Knabenkraut

DACTYLORHIZA, ORCHIS MORIO L.

Familie der Orchideen, Orchidaceae

Das gemeine Knabenkraut wächst auf feuchten Wiesen, Tristen und lichten Wäldern, auf fruchtbaren Böden mit kalkhaltigem Untergrund. Sein beinahe fußhoher Stengel trägt die dunkel violetten Blüten. Es blüht von April bis Mai und ist der schönste Schmuck der Waldwiesen. Das männliche Knabenkraut zeichnet sich durch seine gefleckten Blätter aus. Das gefleckte Knabenkraut (Orchis maculata L.) ist ähnlich den anderen Arten, doch es hat einen schlankeren Wuchs. So sind wir ihm auch bei einem der Seminare der schamanischen Ausbildung in „Licht aus der Jurte Shamanic Centre Vienna“ begegnet. Ihre wässrige Art und ihre beforzugten Standorte zeugen, wie unsere Ahnen wussten, von Elfenplätzen. Auch die Akelei trug den Namen „Elfenhandschuh“, wie auch der Engelwurz die Betonie und die Einbeere als Elfenpflanzen gelten.
Seine Orchideenfamilie gehört wohl zu den interessantesten Pflanzenfamilien. Ihre Formenvielfalt umfasst mehr als 20 000 Arten und ist eine der größten Blütenpflanzenfamilien. Sie wachsen auf allen Kontinenten und in allen Klimazonen. Sie sind die Lieblinge der Blumenzüchter geworden. Auch unsere heimischen Knabenkräuter hat man versucht in den Gärten anzubauen, doch musste dieser Versuch wieder aufgegeben werden. Nicht alle Pflanzen lieben die Nähe des Menschen.
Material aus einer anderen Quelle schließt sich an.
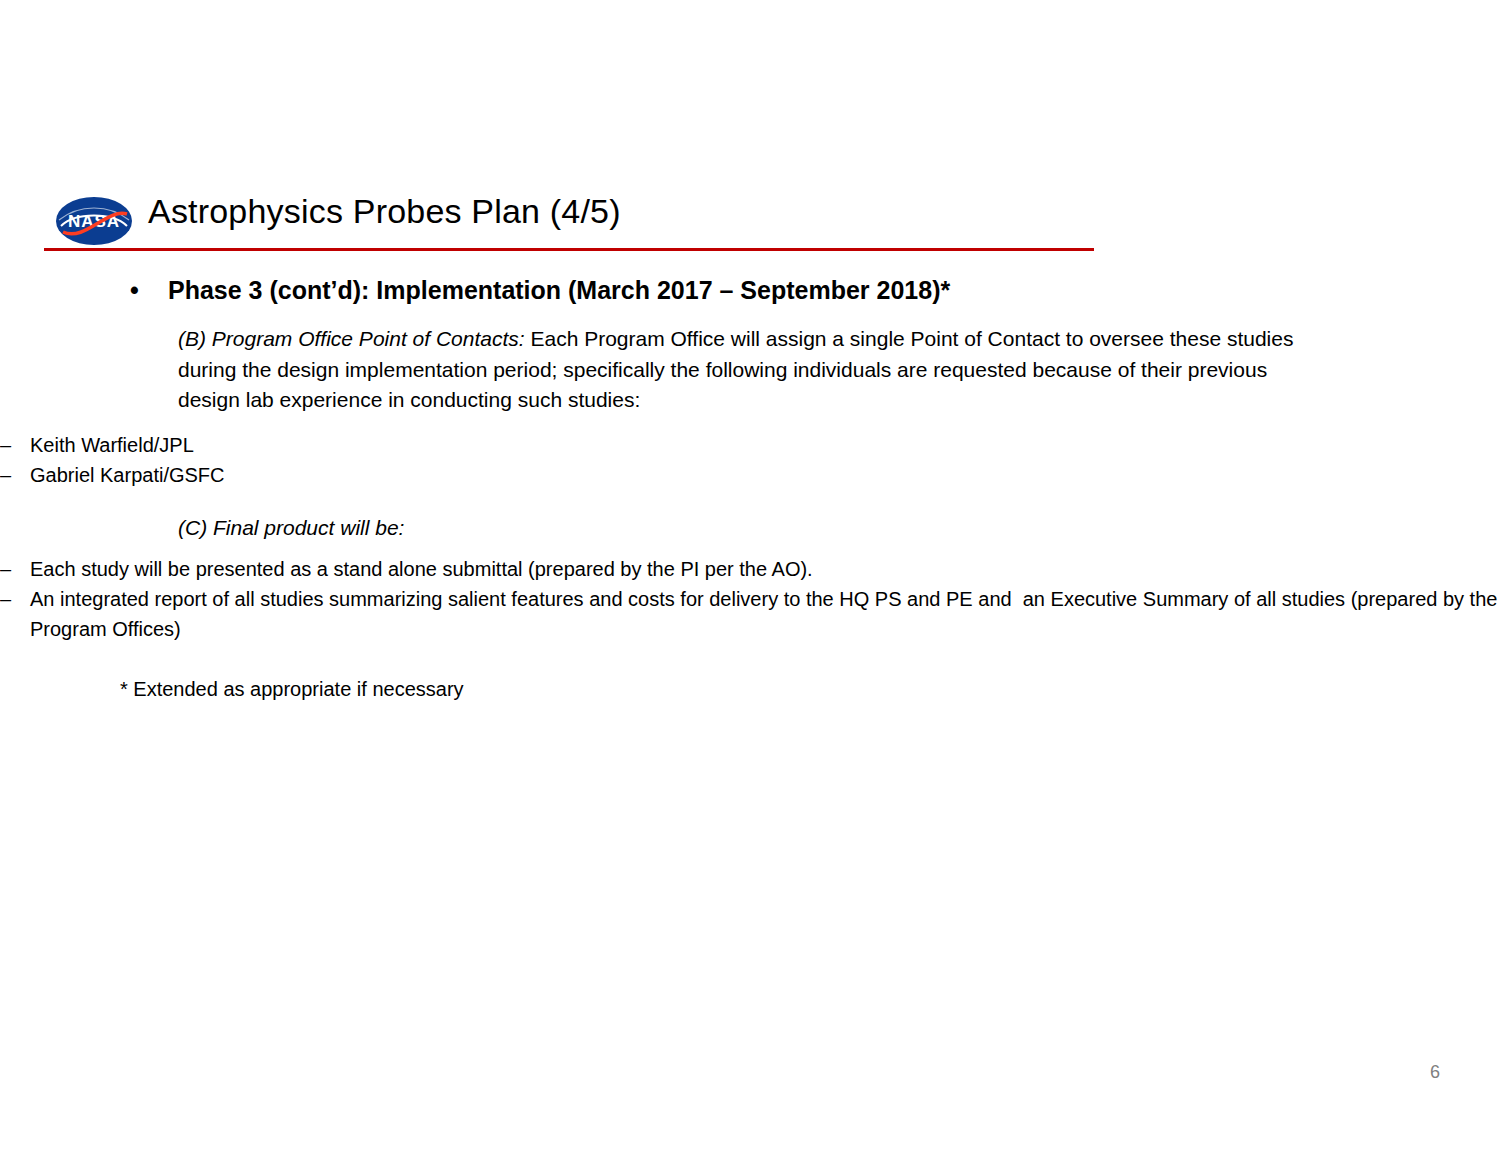NASA
Astrophysics Probes Plan (4/5)
Phase 3 (cont’d): Implementation (March 2017 – September 2018)*
(B) Program Office Point of Contacts: Each Program Office will assign a single Point of Contact to oversee these studies during the design implementation period; specifically the following individuals are requested because of their previous design lab experience in conducting such studies:
Keith Warfield/JPL
Gabriel Karpati/GSFC
(C) Final product will be:
Each study will be presented as a stand alone submittal (prepared by the PI per the AO).
An integrated report of all studies summarizing salient features and costs for delivery to the HQ PS and PE and an Executive Summary of all studies (prepared by the Program Offices)
* Extended as appropriate if necessary
6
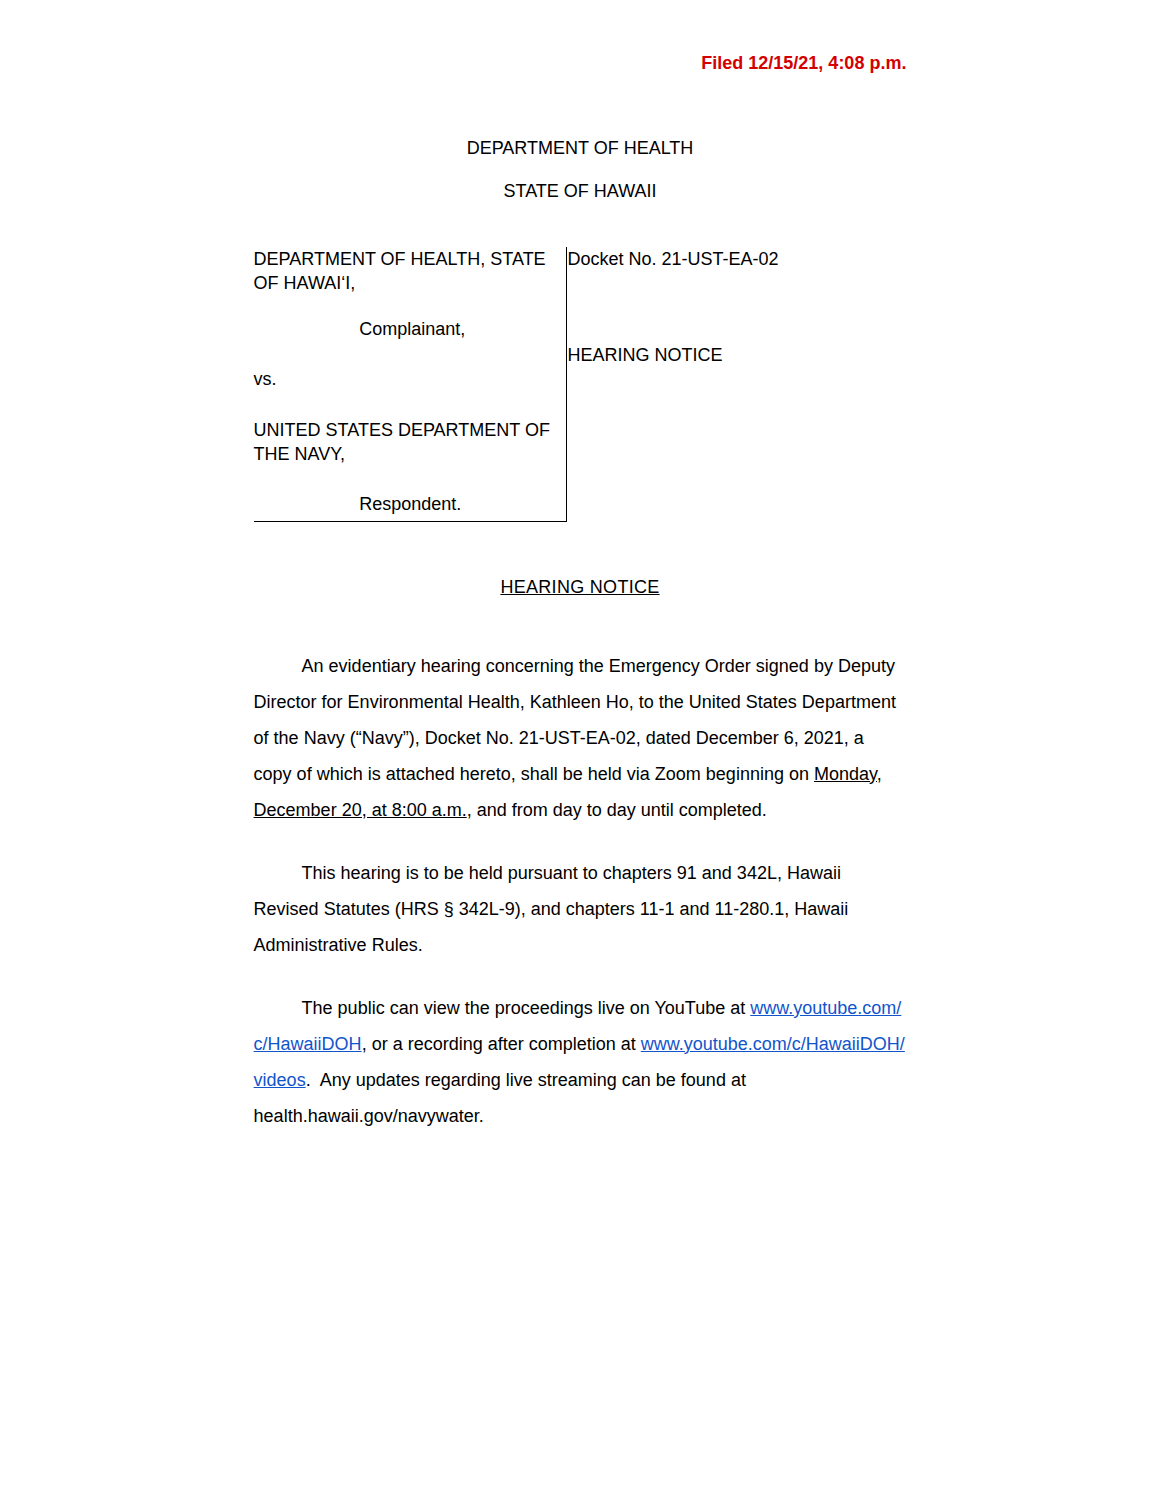Filed 12/15/21, 4:08 p.m.
DEPARTMENT OF HEALTH
STATE OF HAWAII
| DEPARTMENT OF HEALTH, STATE OF HAWAI‘I, Complainant, vs. UNITED STATES DEPARTMENT OF THE NAVY, Respondent. | Docket No. 21-UST-EA-02 HEARING NOTICE |
HEARING NOTICE
An evidentiary hearing concerning the Emergency Order signed by Deputy Director for Environmental Health, Kathleen Ho, to the United States Department of the Navy (“Navy”), Docket No. 21-UST-EA-02, dated December 6, 2021, a copy of which is attached hereto, shall be held via Zoom beginning on Monday, December 20, at 8:00 a.m., and from day to day until completed.
This hearing is to be held pursuant to chapters 91 and 342L, Hawaii Revised Statutes (HRS § 342L-9), and chapters 11-1 and 11-280.1, Hawaii Administrative Rules.
The public can view the proceedings live on YouTube at www.youtube.com/c/HawaiiDOH, or a recording after completion at www.youtube.com/c/HawaiiDOH/videos. Any updates regarding live streaming can be found at health.hawaii.gov/navywater.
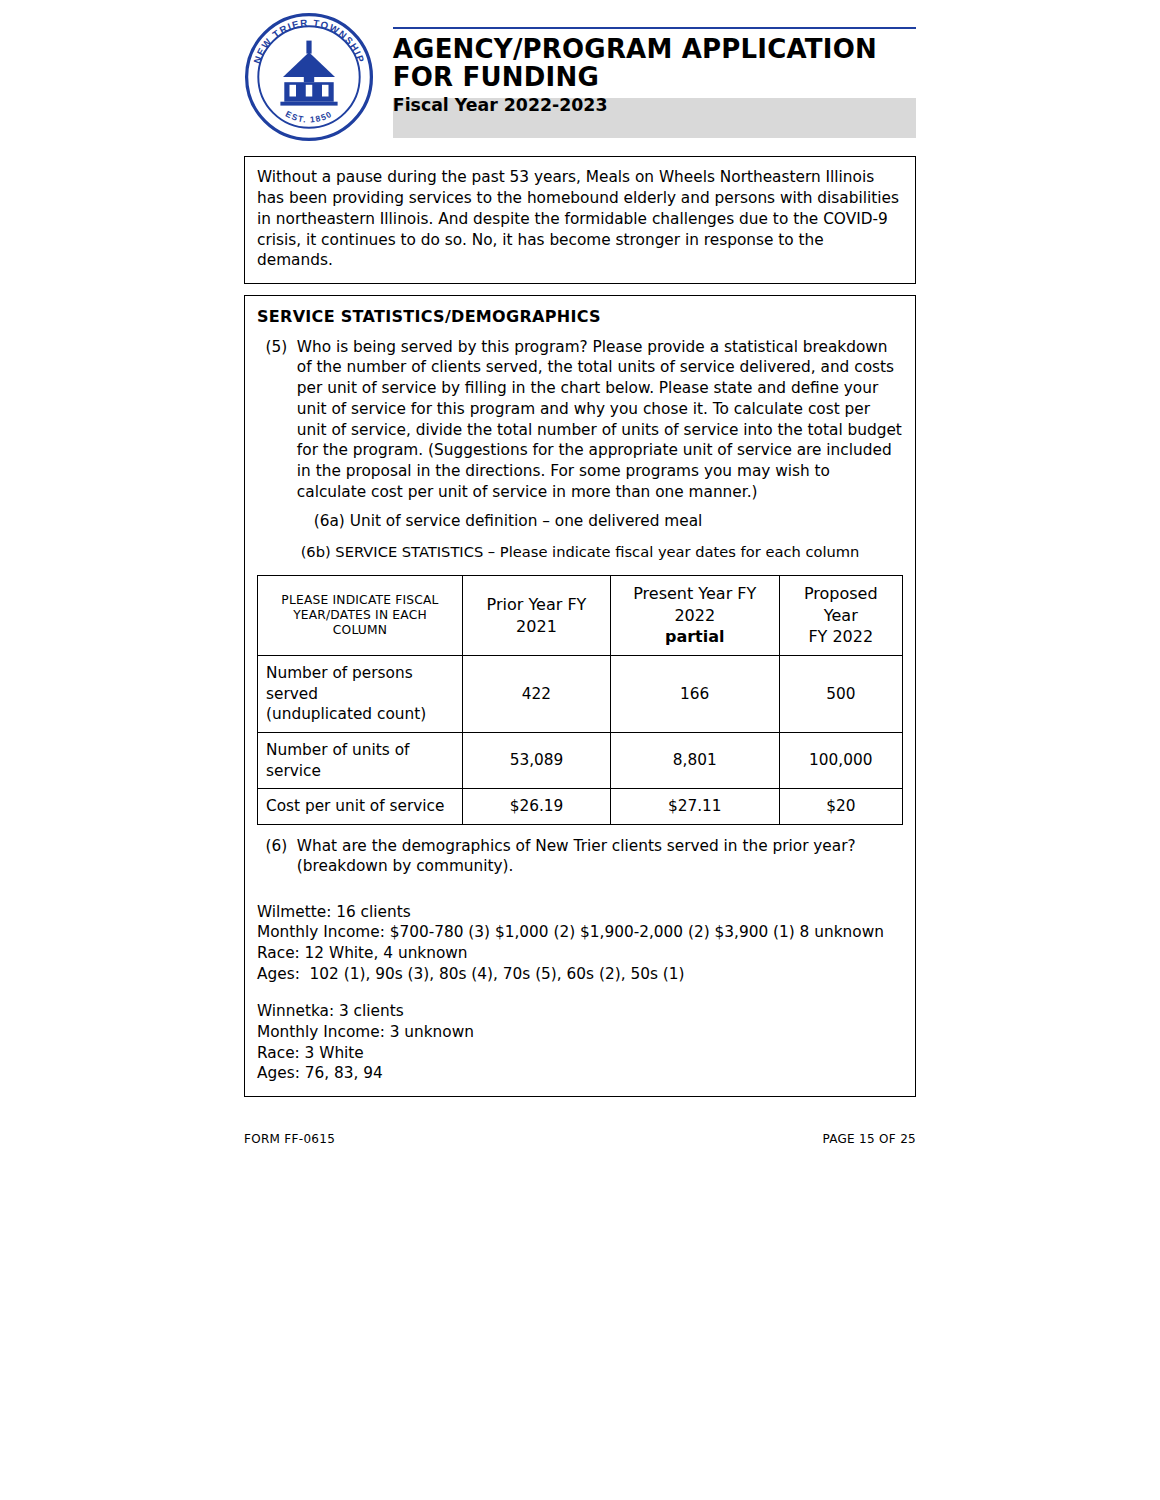NEW TRIER TOWNSHIP EST. 1850
AGENCY/PROGRAM APPLICATION FOR FUNDING
Fiscal Year 2022-2023
Without a pause during the past 53 years, Meals on Wheels Northeastern Illinois has been providing services to the homebound elderly and persons with disabilities in northeastern Illinois. And despite the formidable challenges due to the COVID-9 crisis, it continues to do so. No, it has become stronger in response to the demands.
SERVICE STATISTICS/DEMOGRAPHICS
(5) Who is being served by this program? Please provide a statistical breakdown of the number of clients served, the total units of service delivered, and costs per unit of service by filling in the chart below. Please state and define your unit of service for this program and why you chose it. To calculate cost per unit of service, divide the total number of units of service into the total budget for the program. (Suggestions for the appropriate unit of service are included in the proposal in the directions. For some programs you may wish to calculate cost per unit of service in more than one manner.)
(6a) Unit of service definition – one delivered meal
(6b) SERVICE STATISTICS – Please indicate fiscal year dates for each column
| PLEASE INDICATE FISCAL YEAR/DATES IN EACH COLUMN | Prior Year FY 2021 | Present Year FY 2022 partial | Proposed Year FY 2022 |
| --- | --- | --- | --- |
| Number of persons served (unduplicated count) | 422 | 166 | 500 |
| Number of units of service | 53,089 | 8,801 | 100,000 |
| Cost per unit of service | $26.19 | $27.11 | $20 |
(6) What are the demographics of New Trier clients served in the prior year?
(breakdown by community).
Wilmette: 16 clients
Monthly Income: $700-780 (3) $1,000 (2) $1,900-2,000 (2) $3,900 (1) 8 unknown
Race: 12 White, 4 unknown
Ages: 102 (1), 90s (3), 80s (4), 70s (5), 60s (2), 50s (1)
Winnetka: 3 clients
Monthly Income: 3 unknown
Race: 3 White
Ages: 76, 83, 94
FORM FF-0615 PAGE 15 OF 25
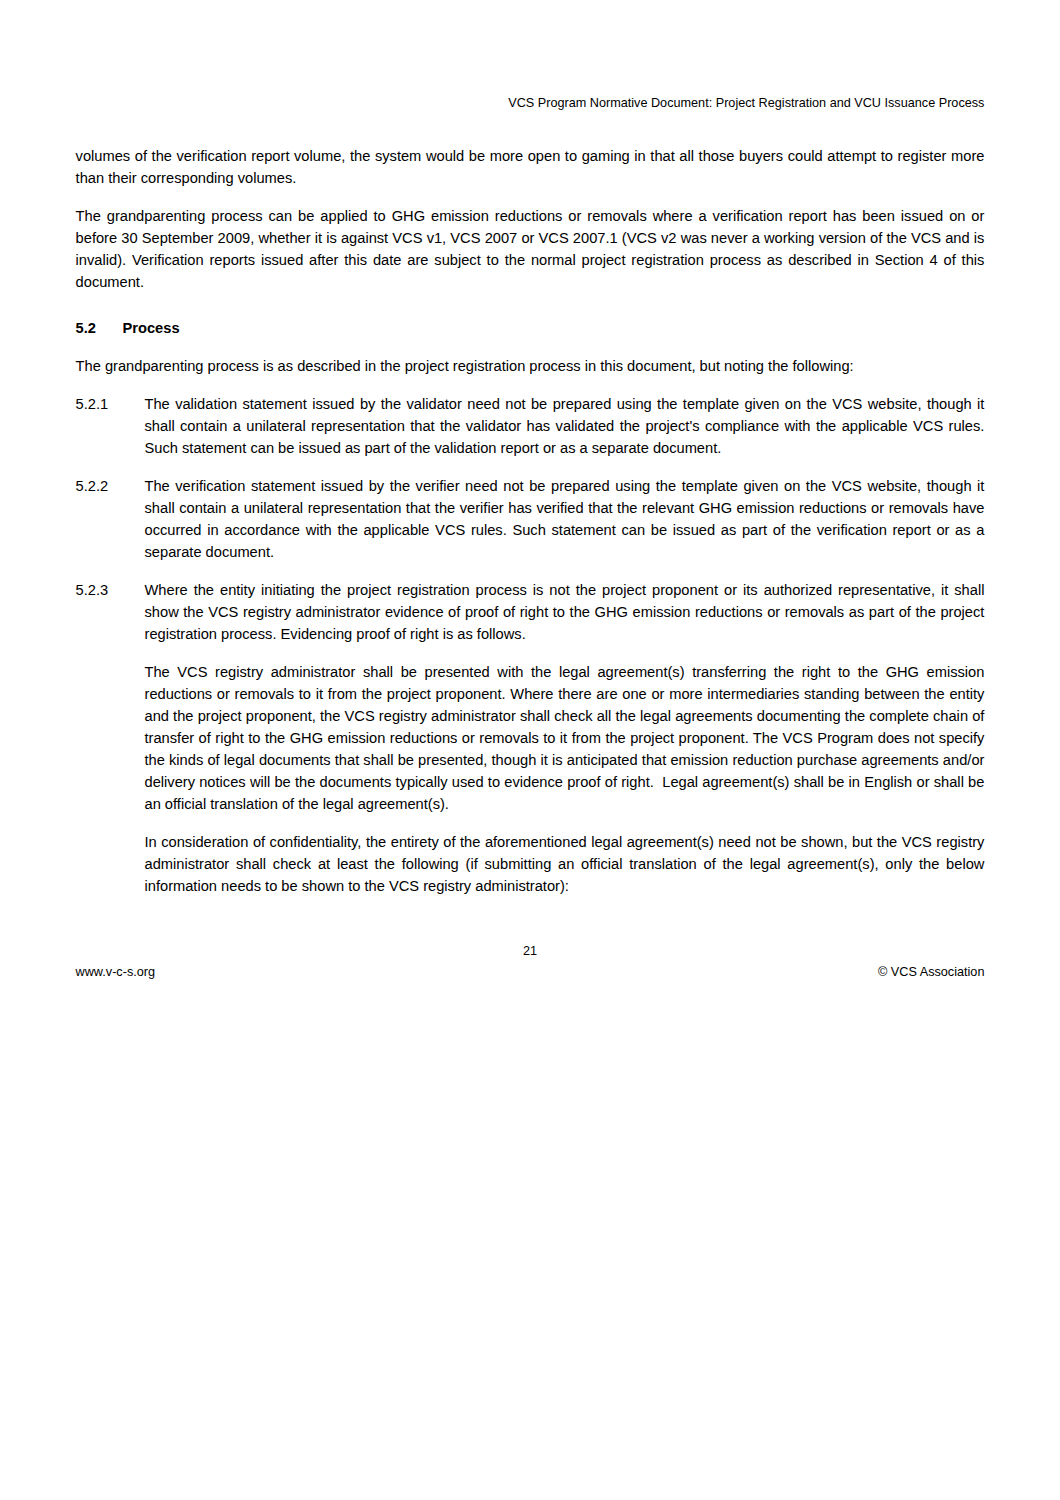VCS Program Normative Document: Project Registration and VCU Issuance Process
volumes of the verification report volume, the system would be more open to gaming in that all those buyers could attempt to register more than their corresponding volumes.
The grandparenting process can be applied to GHG emission reductions or removals where a verification report has been issued on or before 30 September 2009, whether it is against VCS v1, VCS 2007 or VCS 2007.1 (VCS v2 was never a working version of the VCS and is invalid). Verification reports issued after this date are subject to the normal project registration process as described in Section 4 of this document.
5.2 Process
The grandparenting process is as described in the project registration process in this document, but noting the following:
5.2.1
The validation statement issued by the validator need not be prepared using the template given on the VCS website, though it shall contain a unilateral representation that the validator has validated the project's compliance with the applicable VCS rules. Such statement can be issued as part of the validation report or as a separate document.
5.2.2
The verification statement issued by the verifier need not be prepared using the template given on the VCS website, though it shall contain a unilateral representation that the verifier has verified that the relevant GHG emission reductions or removals have occurred in accordance with the applicable VCS rules. Such statement can be issued as part of the verification report or as a separate document.
5.2.3
Where the entity initiating the project registration process is not the project proponent or its authorized representative, it shall show the VCS registry administrator evidence of proof of right to the GHG emission reductions or removals as part of the project registration process. Evidencing proof of right is as follows.
The VCS registry administrator shall be presented with the legal agreement(s) transferring the right to the GHG emission reductions or removals to it from the project proponent. Where there are one or more intermediaries standing between the entity and the project proponent, the VCS registry administrator shall check all the legal agreements documenting the complete chain of transfer of right to the GHG emission reductions or removals to it from the project proponent. The VCS Program does not specify the kinds of legal documents that shall be presented, though it is anticipated that emission reduction purchase agreements and/or delivery notices will be the documents typically used to evidence proof of right. Legal agreement(s) shall be in English or shall be an official translation of the legal agreement(s).
In consideration of confidentiality, the entirety of the aforementioned legal agreement(s) need not be shown, but the VCS registry administrator shall check at least the following (if submitting an official translation of the legal agreement(s), only the below information needs to be shown to the VCS registry administrator):
21
www.v-c-s.org © VCS Association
Das Knabenkraut ist selten geworden und steht heute unter Naturschutz. Nicht nur werden die Feuchtwiesen seltener, auch der Mensch hat viele seiner heilwirksamen Knollen rücksichtslos ausgegraben. Schon in der alten Heilkunde, bei Plinius, Dioskorides, Theophrast und bei anderen mittelalterlichen Heilerinnen und Heilern wurde der Salep – Schleim bei Husten, Zahnfleischentzündungen, Mund- und Rachenentzündungen gegeben und als Umschlag bei Geschwüren. Nach der Signaturlehre hat die Wurzel die Form von Hoden, daher war und ist sie, wie zum Beispiel das Liebstöckl und der Senf als Potenzmittel begehrt. Zahlreiche Rezepturen in den alternativen Therapien sprechen für seine Wirksamkeit.
Die Wurzelknollen enthalten den geschätzten Salep, der früher aus dem Orient bezogen wurde. Er kam bei uns gewinnbringend in den Handel, in Apotheken und Drogerien. Die saftigen, eigentümlich riechenden Knollen wurden ab Juli, wenn die Blüten abgefallen waren gesammelt, gewaschen, von der Außenhaut befreit und ins kochende Wasser gegeben. Damit verloren sie nicht nur den eigentümlichen Geruch, sondern auch ihren bitteren Geschmack. Dann ging die Prozedur auf vielfältige Art und Weise weiter, bis eine steife Gallerte entstand. Unsere Vorfahren benützten diese als nahrhaftes Nahrungsmittel und als ein Mittel gegen Durchfall. Der als Hausmittel begehrte Salpeterschleim wurde in Zeiten der Ruhr, der Schwindsucht und bei Leiden der Verdauungs- und Atmungsorgane gegeben. Hauptsächlich aber war es das Stärkungsmittel für Erkrankte und nach schwerer Krankheit Genesene.
Regina Hruska „Heute haben wir zahlreiche andere Stärkungsmittel zur Verfügung. Also, Hände weg vom Knabenkraut. Auch wenn Menschen in der Einzelberatung erzählen, sie nehmen als Stärkung oder wegen ihrer Magenprobleme die Salpeterwurzel, dann raten wir dringend davon ab. Denn noch immer gibt es den Raubbau der Knollen in osteuropäischen Staaten und in Kleinasien“
Im Kontakt mit unseren Alpenpflanzen sammeln wir bei jedem unserer Termine in den Bergen den reichen Segen dieser Glücksplätze in der Natur und der Knabenkräuter ein!